Patient is severely hypotensive

  • 500-1000 ml resus bolus STAT of crystalloid (NaCl or Hartmann’s)
  • Anaphylaxis patients can often require up to 3-5L of fluid

Dwane has a temperature, but said he already had a fever due to the tonsillitis – something to keep an eye on

ECG for Dwane Blake-Watkins

  • Rate ~150bpm
  • P waves precede QRS = sinus rhythm
  • Rhythm is regular
  • All waves/intervals are normal

This ECG shows sinus tachycardia.

Blood results for Dwane Blake-Watkins

Mast cell tryptase is elevated - this fits with the picture of anaphylaxis.

The patient has raised CRP, white blood cells and neutrophils.
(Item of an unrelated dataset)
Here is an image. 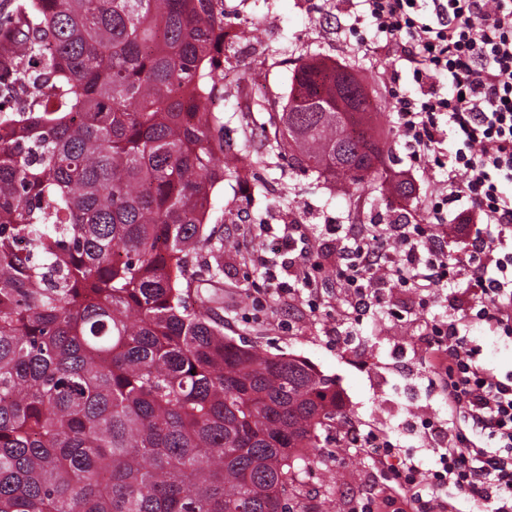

This can be explained by the background of tonsillitis.



Alert but very agitated

GCS 15/15



Bedside CBG – 4.8 mmol/L


None required.



Dwane’s face is flushed


Abdomen SNT

Calves SNT

No peripheral oedema

Mottling/urticaria to the arms and legs


None required.


If students feel treatment is not working, can consider:

  • Nebulised adrenaline
  • IV adrenaline infusion
  • Bronchodilators
  • Antihistamines and steroids
  • RSI with ketamine and ICU transfer

Post-ABCDE Actions

Can you confirm a diagnosis?

What will you do now?

  1. Re-assess the patient regularly (Now SpO2 95%, BP 101/73, HR 106, wheeze and stridor are improving)
  2. When patient is stable enough to move – take them to resus for further care
  3. Verify diagnosis with senior in ED
  4. Full history and physical examination
  5. Document in the patients notes

Handover using SBAR technique

  1. “Hello my name is X. I have a patient in resus, Dwane Blake-Watkins, with anaphylaxis who needs a senior review.
  2. The patient is a 29 year old male diagnosed with tonsillitis, who was given IV co-amoxiclav this evening. He developed dyspnoea, stridor, and wheeze about 5 minutes after the start of the infusion.
  3. His BP was 88/64 and he was hypotensive and tachycardic. Given the recent antibiotic administration and airway compromise I stopped the IV infusion and gave 0.5mg IM adrenaline, high-flow oxygen and a fluid challenge. Following two doses of IM adrenaline and continued fluids, his BP is now 101/73 and sats are 95%.
  4. Could you please come and review this patient.”